TASK REQUIREMENTS:
Which of the lines in the data below contain the string "LUN에"? Copy each of them.

[Saved entries]
□ □ □ □ □ □ □
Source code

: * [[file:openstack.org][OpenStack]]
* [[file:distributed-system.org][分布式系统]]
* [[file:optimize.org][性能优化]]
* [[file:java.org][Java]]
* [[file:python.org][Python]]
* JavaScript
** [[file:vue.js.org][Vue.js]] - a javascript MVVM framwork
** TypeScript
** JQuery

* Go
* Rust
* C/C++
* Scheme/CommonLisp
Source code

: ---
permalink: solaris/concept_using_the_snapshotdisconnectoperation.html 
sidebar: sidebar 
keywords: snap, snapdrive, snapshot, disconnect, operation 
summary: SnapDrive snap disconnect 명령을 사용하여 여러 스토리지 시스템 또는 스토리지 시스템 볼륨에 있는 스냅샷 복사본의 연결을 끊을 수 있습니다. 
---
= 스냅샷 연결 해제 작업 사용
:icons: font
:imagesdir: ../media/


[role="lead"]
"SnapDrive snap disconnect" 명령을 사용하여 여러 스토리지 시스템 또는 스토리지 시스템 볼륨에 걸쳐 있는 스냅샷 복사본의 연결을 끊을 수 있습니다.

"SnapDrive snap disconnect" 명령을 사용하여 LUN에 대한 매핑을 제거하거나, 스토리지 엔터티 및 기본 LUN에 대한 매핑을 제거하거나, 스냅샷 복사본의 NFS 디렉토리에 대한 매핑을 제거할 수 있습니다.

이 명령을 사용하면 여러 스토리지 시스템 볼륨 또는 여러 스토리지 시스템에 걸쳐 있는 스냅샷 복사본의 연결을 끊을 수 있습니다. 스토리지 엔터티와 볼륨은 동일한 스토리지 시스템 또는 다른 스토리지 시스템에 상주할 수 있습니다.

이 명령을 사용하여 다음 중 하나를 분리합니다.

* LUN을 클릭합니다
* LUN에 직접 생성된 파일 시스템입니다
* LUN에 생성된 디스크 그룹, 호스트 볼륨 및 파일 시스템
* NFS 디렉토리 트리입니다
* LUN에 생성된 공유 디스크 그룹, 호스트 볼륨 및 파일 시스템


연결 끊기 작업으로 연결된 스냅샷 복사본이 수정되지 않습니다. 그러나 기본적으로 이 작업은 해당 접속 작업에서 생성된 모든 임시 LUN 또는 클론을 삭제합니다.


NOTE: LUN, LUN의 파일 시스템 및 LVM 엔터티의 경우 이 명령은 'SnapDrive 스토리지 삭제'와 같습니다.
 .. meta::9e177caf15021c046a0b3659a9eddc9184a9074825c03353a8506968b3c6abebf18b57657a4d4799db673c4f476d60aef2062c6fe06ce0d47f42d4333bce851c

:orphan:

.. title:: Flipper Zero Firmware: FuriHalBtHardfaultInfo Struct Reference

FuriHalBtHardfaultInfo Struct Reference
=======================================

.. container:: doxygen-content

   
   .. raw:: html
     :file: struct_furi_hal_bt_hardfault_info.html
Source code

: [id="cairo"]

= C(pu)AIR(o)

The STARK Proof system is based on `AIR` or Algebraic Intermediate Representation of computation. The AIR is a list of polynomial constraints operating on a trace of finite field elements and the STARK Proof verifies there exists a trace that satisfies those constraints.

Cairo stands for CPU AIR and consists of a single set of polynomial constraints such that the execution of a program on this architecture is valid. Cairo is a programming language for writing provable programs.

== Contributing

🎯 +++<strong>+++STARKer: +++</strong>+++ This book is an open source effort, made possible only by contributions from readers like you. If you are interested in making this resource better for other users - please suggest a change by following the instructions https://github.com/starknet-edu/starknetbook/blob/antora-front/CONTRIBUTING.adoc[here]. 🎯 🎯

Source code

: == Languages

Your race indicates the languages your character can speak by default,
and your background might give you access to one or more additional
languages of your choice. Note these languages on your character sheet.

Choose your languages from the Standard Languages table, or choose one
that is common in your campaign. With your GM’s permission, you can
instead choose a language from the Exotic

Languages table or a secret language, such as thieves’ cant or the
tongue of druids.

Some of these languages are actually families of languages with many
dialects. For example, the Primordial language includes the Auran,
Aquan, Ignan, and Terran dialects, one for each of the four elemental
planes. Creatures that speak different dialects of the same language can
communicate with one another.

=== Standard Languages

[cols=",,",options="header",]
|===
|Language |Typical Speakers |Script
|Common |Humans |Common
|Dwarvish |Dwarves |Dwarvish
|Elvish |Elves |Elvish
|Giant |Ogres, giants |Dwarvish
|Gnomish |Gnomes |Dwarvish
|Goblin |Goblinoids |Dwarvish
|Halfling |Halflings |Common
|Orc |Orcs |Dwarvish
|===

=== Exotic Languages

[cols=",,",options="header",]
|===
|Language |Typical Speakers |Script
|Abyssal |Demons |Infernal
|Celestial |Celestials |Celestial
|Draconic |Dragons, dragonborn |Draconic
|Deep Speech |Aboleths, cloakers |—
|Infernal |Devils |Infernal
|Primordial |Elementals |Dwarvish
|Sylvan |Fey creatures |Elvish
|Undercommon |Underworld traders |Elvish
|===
□ □ □ □ □ □ □
RESPONSE TO THIS EXERCISE:
"SnapDrive snap disconnect" 명령을 사용하여 LUN에 대한 매핑을 제거하거나, 스토리지 엔터티 및 기본 LUN에 대한 매핑을 제거하거나, 스냅샷 복사본의 NFS 디렉토리에 대한 매핑을 제거할 수 있습니다.
* LUN에 직접 생성된 파일 시스템입니다
* LUN에 생성된 디스크 그룹, 호스트 볼륨 및 파일 시스템
* LUN에 생성된 공유 디스크 그룹, 호스트 볼륨 및 파일 시스템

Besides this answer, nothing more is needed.